Routhenstein expressed concern that creating the menu required nutritional expertise that most people do not have.

Routhenstein also questioned how realistic some menu items are. “For example, strawberry kefir may have xanthan gum, which is now considered ultra-processed. They are getting honey-roasted chickpeas, which have an additive in it which is now considered ultra-processed.”

“It is important that we meet individuals where they are, and depending on what may be accessible, this can be a valuable tool to learn,” she said.

However, “This is not a depiction of actually what is available to a person who relies on ultra-processed foods, that would not be available in a low-income neighborhood,” asserted Routhenstein.

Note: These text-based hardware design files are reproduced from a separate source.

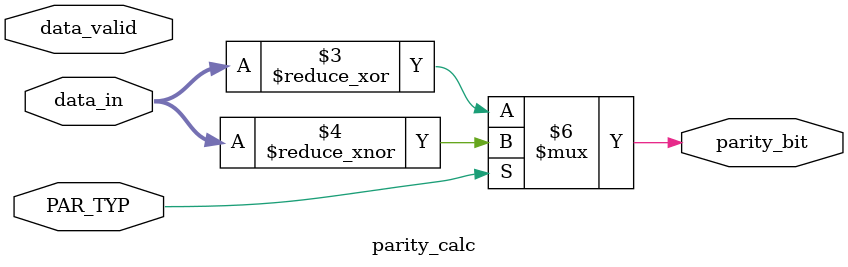
<source format=v>
module parity_calc(
    input [7:0] data_in,
    input PAR_TYP,
    input data_valid,
    output reg parity_bit
);

always @(*) begin
    if(PAR_TYP == 0) begin//even parity
            parity_bit = ^data_in; // Calculate parity bit
    end
    else begin//odd parity
            parity_bit = ~^data_in; // Calculate parity bit
    end
end

endmodule
</source>
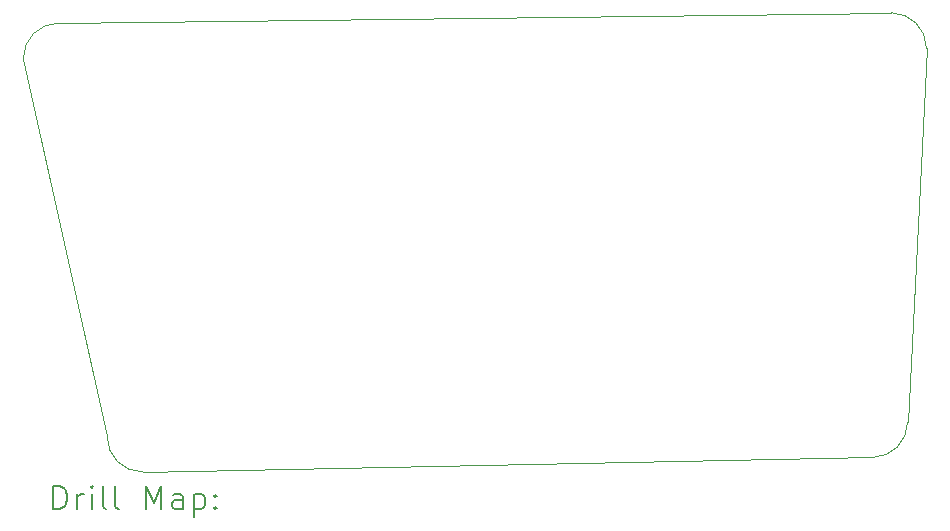
<source format=gbr>
%TF.GenerationSoftware,KiCad,Pcbnew,7.0.11-7.0.11~ubuntu22.04.1*%
%TF.CreationDate,2024-06-23T17:04:02+02:00*%
%TF.ProjectId,RaspiZeroHat_12v_v2.5c,52617370-695a-4657-926f-4861745f3132,rev?*%
%TF.SameCoordinates,Original*%
%TF.FileFunction,Drillmap*%
%TF.FilePolarity,Positive*%
%FSLAX45Y45*%
G04 Gerber Fmt 4.5, Leading zero omitted, Abs format (unit mm)*
G04 Created by KiCad (PCBNEW 7.0.11-7.0.11~ubuntu22.04.1) date 2024-06-23 17:04:02*
%MOMM*%
%LPD*%
G01*
G04 APERTURE LIST*
%ADD10C,0.100000*%
%ADD11C,0.200000*%
G04 APERTURE END LIST*
D10*
X16397868Y-10057868D02*
X10220000Y-10180000D01*
X16857868Y-6592132D02*
X16697868Y-9757868D01*
X9510000Y-6380000D02*
X16557868Y-6292132D01*
X9920000Y-9880000D02*
X9210000Y-6680000D01*
X9920000Y-9880000D02*
G75*
G03*
X10220000Y-10180000I300000J0D01*
G01*
X16397868Y-10057868D02*
G75*
G03*
X16697868Y-9757868I0J300000D01*
G01*
X16857868Y-6592132D02*
G75*
G03*
X16557868Y-6292132I-300000J0D01*
G01*
X9510000Y-6380000D02*
G75*
G03*
X9210000Y-6680000I0J-300000D01*
G01*
D11*
X9465777Y-10496484D02*
X9465777Y-10296484D01*
X9465777Y-10296484D02*
X9513396Y-10296484D01*
X9513396Y-10296484D02*
X9541967Y-10306008D01*
X9541967Y-10306008D02*
X9561015Y-10325055D01*
X9561015Y-10325055D02*
X9570539Y-10344103D01*
X9570539Y-10344103D02*
X9580063Y-10382198D01*
X9580063Y-10382198D02*
X9580063Y-10410770D01*
X9580063Y-10410770D02*
X9570539Y-10448865D01*
X9570539Y-10448865D02*
X9561015Y-10467912D01*
X9561015Y-10467912D02*
X9541967Y-10486960D01*
X9541967Y-10486960D02*
X9513396Y-10496484D01*
X9513396Y-10496484D02*
X9465777Y-10496484D01*
X9665777Y-10496484D02*
X9665777Y-10363150D01*
X9665777Y-10401246D02*
X9675301Y-10382198D01*
X9675301Y-10382198D02*
X9684824Y-10372674D01*
X9684824Y-10372674D02*
X9703872Y-10363150D01*
X9703872Y-10363150D02*
X9722920Y-10363150D01*
X9789586Y-10496484D02*
X9789586Y-10363150D01*
X9789586Y-10296484D02*
X9780063Y-10306008D01*
X9780063Y-10306008D02*
X9789586Y-10315531D01*
X9789586Y-10315531D02*
X9799110Y-10306008D01*
X9799110Y-10306008D02*
X9789586Y-10296484D01*
X9789586Y-10296484D02*
X9789586Y-10315531D01*
X9913396Y-10496484D02*
X9894348Y-10486960D01*
X9894348Y-10486960D02*
X9884824Y-10467912D01*
X9884824Y-10467912D02*
X9884824Y-10296484D01*
X10018158Y-10496484D02*
X9999110Y-10486960D01*
X9999110Y-10486960D02*
X9989586Y-10467912D01*
X9989586Y-10467912D02*
X9989586Y-10296484D01*
X10246729Y-10496484D02*
X10246729Y-10296484D01*
X10246729Y-10296484D02*
X10313396Y-10439341D01*
X10313396Y-10439341D02*
X10380063Y-10296484D01*
X10380063Y-10296484D02*
X10380063Y-10496484D01*
X10561015Y-10496484D02*
X10561015Y-10391722D01*
X10561015Y-10391722D02*
X10551491Y-10372674D01*
X10551491Y-10372674D02*
X10532444Y-10363150D01*
X10532444Y-10363150D02*
X10494348Y-10363150D01*
X10494348Y-10363150D02*
X10475301Y-10372674D01*
X10561015Y-10486960D02*
X10541967Y-10496484D01*
X10541967Y-10496484D02*
X10494348Y-10496484D01*
X10494348Y-10496484D02*
X10475301Y-10486960D01*
X10475301Y-10486960D02*
X10465777Y-10467912D01*
X10465777Y-10467912D02*
X10465777Y-10448865D01*
X10465777Y-10448865D02*
X10475301Y-10429817D01*
X10475301Y-10429817D02*
X10494348Y-10420293D01*
X10494348Y-10420293D02*
X10541967Y-10420293D01*
X10541967Y-10420293D02*
X10561015Y-10410770D01*
X10656253Y-10363150D02*
X10656253Y-10563150D01*
X10656253Y-10372674D02*
X10675301Y-10363150D01*
X10675301Y-10363150D02*
X10713396Y-10363150D01*
X10713396Y-10363150D02*
X10732444Y-10372674D01*
X10732444Y-10372674D02*
X10741967Y-10382198D01*
X10741967Y-10382198D02*
X10751491Y-10401246D01*
X10751491Y-10401246D02*
X10751491Y-10458389D01*
X10751491Y-10458389D02*
X10741967Y-10477436D01*
X10741967Y-10477436D02*
X10732444Y-10486960D01*
X10732444Y-10486960D02*
X10713396Y-10496484D01*
X10713396Y-10496484D02*
X10675301Y-10496484D01*
X10675301Y-10496484D02*
X10656253Y-10486960D01*
X10837205Y-10477436D02*
X10846729Y-10486960D01*
X10846729Y-10486960D02*
X10837205Y-10496484D01*
X10837205Y-10496484D02*
X10827682Y-10486960D01*
X10827682Y-10486960D02*
X10837205Y-10477436D01*
X10837205Y-10477436D02*
X10837205Y-10496484D01*
X10837205Y-10372674D02*
X10846729Y-10382198D01*
X10846729Y-10382198D02*
X10837205Y-10391722D01*
X10837205Y-10391722D02*
X10827682Y-10382198D01*
X10827682Y-10382198D02*
X10837205Y-10372674D01*
X10837205Y-10372674D02*
X10837205Y-10391722D01*
M02*

</source>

As vaguely defined as UPFs may be, there are ample concerns regarding the health effects of foods widely considered ultra-processed.

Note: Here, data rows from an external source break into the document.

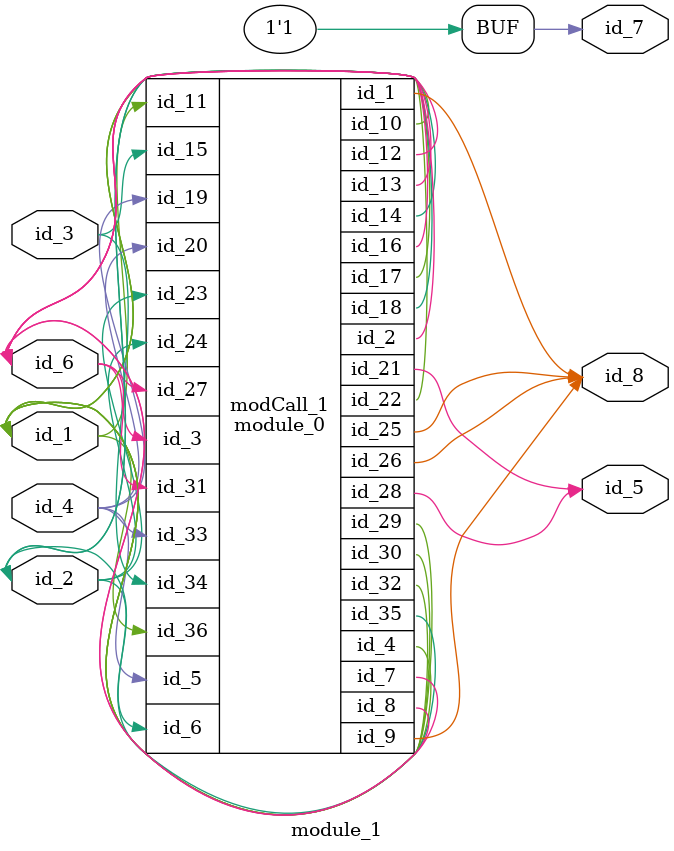
<source format=v>
module module_0 (
    id_1,
    id_2,
    id_3,
    id_4,
    id_5,
    id_6,
    id_7,
    id_8,
    id_9,
    id_10,
    id_11,
    id_12,
    id_13,
    id_14,
    id_15,
    id_16,
    id_17,
    id_18,
    id_19,
    id_20,
    id_21,
    id_22,
    id_23,
    id_24,
    id_25,
    id_26,
    id_27,
    id_28,
    id_29,
    id_30,
    id_31,
    id_32,
    id_33,
    id_34,
    id_35,
    id_36
);
  input wire id_36;
  output wire id_35;
  input wire id_34;
  input wire id_33;
  inout wire id_32;
  input wire id_31;
  inout wire id_30;
  output wire id_29;
  output wire id_28;
  input wire id_27;
  output wire id_26;
  output wire id_25;
  input wire id_24;
  input wire id_23;
  output wire id_22;
  output wire id_21;
  input wire id_20;
  input wire id_19;
  inout wire id_18;
  inout wire id_17;
  inout wire id_16;
  input wire id_15;
  inout wire id_14;
  output wire id_13;
  inout wire id_12;
  input wire id_11;
  inout wire id_10;
  output wire id_9;
  output wire id_8;
  inout wire id_7;
  input wire id_6;
  input wire id_5;
  inout wire id_4;
  input wire id_3;
  inout wire id_2;
  output wire id_1;
  wire id_37, id_38;
  assign module_1.id_3 = 0;
  assign id_32 = 1;
  wire id_39;
endmodule
module module_1 (
    id_1,
    id_2,
    id_3,
    id_4,
    id_5,
    id_6,
    id_7,
    id_8
);
  output wire id_8;
  output wire id_7;
  inout wire id_6;
  output wire id_5;
  input wire id_4;
  input wire id_3;
  inout wire id_2;
  inout wire id_1;
  always @(1 or id_3 == id_6) begin : LABEL_0
    if (1'd0 == 1) id_6 = 1;
    if (1) begin : LABEL_0
      id_7 <= 1;
    end
  end
  module_0 modCall_1 (
      id_8,
      id_6,
      id_6,
      id_1,
      id_4,
      id_2,
      id_6,
      id_6,
      id_8,
      id_1,
      id_1,
      id_6,
      id_6,
      id_2,
      id_3,
      id_6,
      id_1,
      id_2,
      id_4,
      id_4,
      id_5,
      id_1,
      id_2,
      id_2,
      id_8,
      id_8,
      id_6,
      id_5,
      id_1,
      id_1,
      id_6,
      id_1,
      id_4,
      id_3,
      id_2,
      id_1
  );
endmodule

</source>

Dr. Marialaura Bonaccio of the IRCCS Istituto Neurologico Mediterraneo Neuromed in Italy, who was also not involved in the study, said “The well-documented adverse health effects of UPF are not exclusively related to the poor nutritional content of these foods, but are likely triggered by non-nutritional factors, such as food additives, contaminants from plastics, alteration to the food matrix, etc.”

Dr. Bonaccio cited her own research in which these concerns are discussed. Routhenstein noted that Dr. Bonaccio’s study increased UPF in one’s diet was associated with increases in all-cause mortality and cardiovascular disease.

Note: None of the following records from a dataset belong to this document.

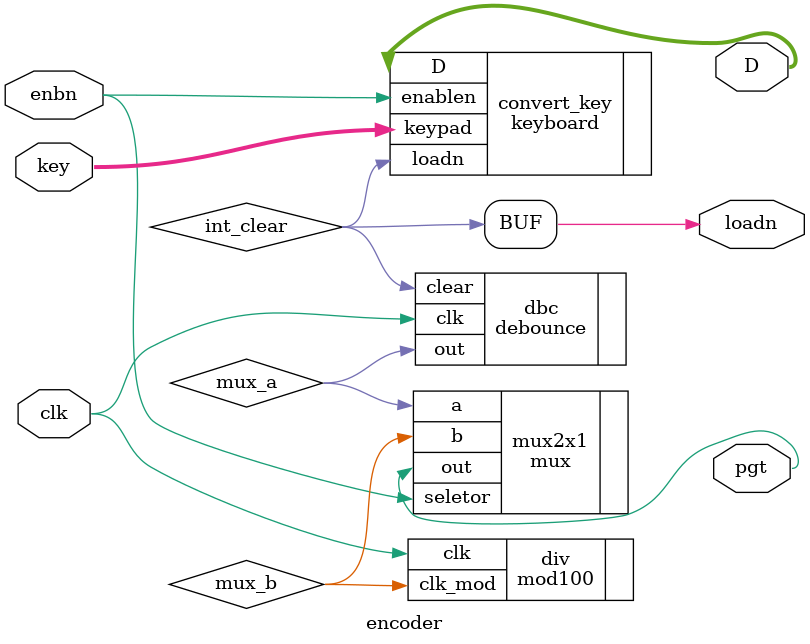
<source format=v>
`include "encoder/mod100/mod100.v"
`include "encoder/mux/mux.v"
`include "encoder/debounce/debounce.v"
`include "encoder/keyboard/keyboard.v"

module encoder(
    input wire [9:0] key,
    input wire enbn,
    input wire clk,
    output wire [3:0] D,
    output wire loadn,
    output wire pgt
);

wire int_clear, mux_a, mux_b;

keyboard convert_key(.keypad(key), .enablen(enbn), .D(D), .loadn(int_clear));
debounce dbc(.clk(clk), .clear(int_clear), .out(mux_a));
mod100 div(.clk(clk), .clk_mod(mux_b));

mux mux2x1(.a(mux_a), .b(mux_b), .seletor(enbn), .out(pgt));

assign loadn = int_clear;

endmodule
</source>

There are studies finding that “UPF is independently associated with e.g., mortality cardiovascular disease, and certain cancers,” said Dr. Bonaccio.

Consideration of such health effects was beyond the scope of this study. However, Routhenstein cautioned, “ultra-processed foods, regardless if they are following a vegan, vegetarian diet, etc., cause an increase in cystatin c, an inflammatory biomarker that increases risk of heart disease, kidney disease, and stroke.”

“In light of this, a work exclusively focused on the nutritional quality of UPF, which of course could be also adequate in some cases, in my opinion, is completely misleading,” said Dr. Bonaccio.

Although Dr. Hess asserted “There is not a consistent or easy to apply definition of what an ‘ultra-processed’ food is,” both Dr. Bonaccio and Routhenstein recommended people consume fewer ultra-processed foods unless and until further research suggests otherwise.